> [Text provided]
Skip to content

passlab/pinsight

Repository files navigation

PInsight: In-Situ Performance Analysis for HPC Applications

PInsight is a lightweight, dynamic tracing and in-situ performance analysis framework for parallel applications using OpenMP, MPI, and CUDA. It intercepts runtime events via standard APIs (OMPT, PMPI, CUPTI), redirects them to LTTng UST for high-performance asynchronous trace collection, and provides a closed-loop introspection mechanism that lets applications analyze their own performance and adapt at runtime — without stopping the program.

Key Features

  • Multi-domain tracing — Unified tracing of OpenMP (OMPT), MPI (PMPI), and CUDA (CUPTI) events on a single LTTng timeline
  • Asynchronous trace collection — LTTng UST ring buffers decouple trace emission from disk I/O; near-zero overhead when no session is active
  • 4-mode trace hierarchy — OFF → STANDBY → MONITORING → TRACING, each adding exactly one layer of cost
  • Rate-limited tracing — Per-region sampling (trace N-of-M executions) to reduce redundant data by orders of magnitude
  • Automatic mode switching — Transition domains to lower-overhead modes after sufficient traces are collected
  • In-situ introspection (INTROSPECT) — Automatically rotate traces, launch an analysis script, pause execution, and resume with optimized configuration — all without human intervention
  • Cyclic introspection — Repeat the trace→analyze→tune cycle throughout a long-running application via generation-based counter reset
  • Runtime reconfiguration — Edit the config file and send SIGUSR1 to hot-reload tracing parameters, domain modes, and event filters

Paper

The design and evaluation of PInsight is described in:

PInsight: In-Situ Performance Analysis for Adaptive Tuning of Parallel Applications Yonghong Yan, et al. ACM/IEEE International Conference for High Performance Computing, Networking, Storage, and Analysis (SC'26), submitted.

> [Source texts of formatted documents]
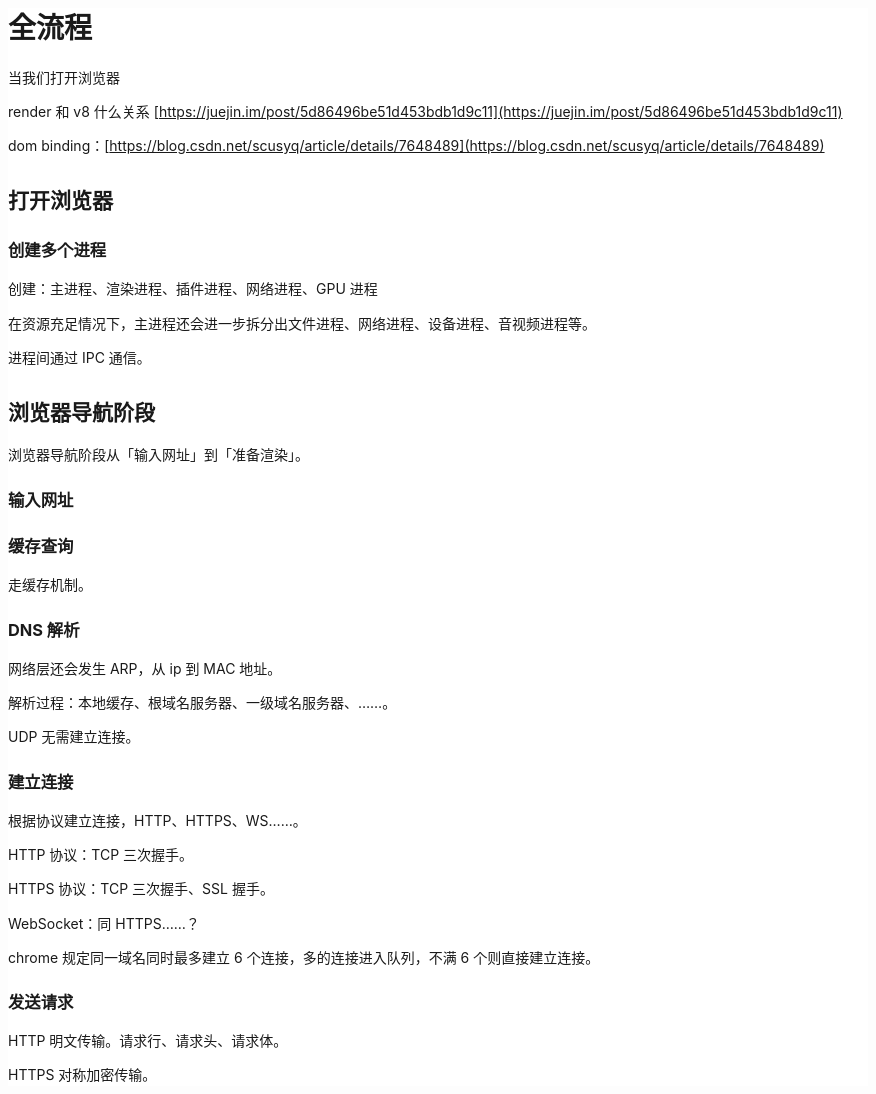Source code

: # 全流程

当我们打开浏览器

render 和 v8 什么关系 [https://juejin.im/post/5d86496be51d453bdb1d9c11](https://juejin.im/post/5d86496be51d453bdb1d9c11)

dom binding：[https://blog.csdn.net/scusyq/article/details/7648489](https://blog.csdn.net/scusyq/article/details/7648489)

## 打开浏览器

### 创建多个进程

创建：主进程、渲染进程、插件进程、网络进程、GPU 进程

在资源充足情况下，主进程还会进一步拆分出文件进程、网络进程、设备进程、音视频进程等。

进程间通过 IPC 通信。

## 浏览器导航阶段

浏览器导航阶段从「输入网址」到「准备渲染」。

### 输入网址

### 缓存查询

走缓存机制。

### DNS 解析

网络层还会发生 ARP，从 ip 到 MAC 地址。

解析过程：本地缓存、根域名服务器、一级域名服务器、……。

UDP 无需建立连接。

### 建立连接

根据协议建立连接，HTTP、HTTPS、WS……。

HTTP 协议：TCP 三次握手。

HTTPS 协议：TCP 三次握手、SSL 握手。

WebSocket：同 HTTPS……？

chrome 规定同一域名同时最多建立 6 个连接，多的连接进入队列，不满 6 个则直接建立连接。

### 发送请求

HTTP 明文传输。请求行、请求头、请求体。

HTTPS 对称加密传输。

> [What this exercise asks]
1) Answer these questions using the PInsight overview:
(a) Which standard APIs does PInsight use to intercept runtime events?
(b) What are the four trace modes, in order?
(c) Which signal hot-reloads tracing parameters after the config file is edited?
2) Duplicate the stretch of the PInsight overview from "PInsight: In-Situ Performance Analysis for Adaptive" through "Analysis (SC'26), submitted.".

> [Outputs by task]
1)
(a) OMPT, PMPI, and CUPTI.
(b) OFF, STANDBY, MONITORING, TRACING.
(c) SIGUSR1.

2)
PInsight: In-Situ Performance Analysis for Adaptive Tuning of Parallel Applications Yonghong Yan, et al. ACM/IEEE International Conference for High Performance Computing, Networking, Storage, and Analysis (SC'26), submitted.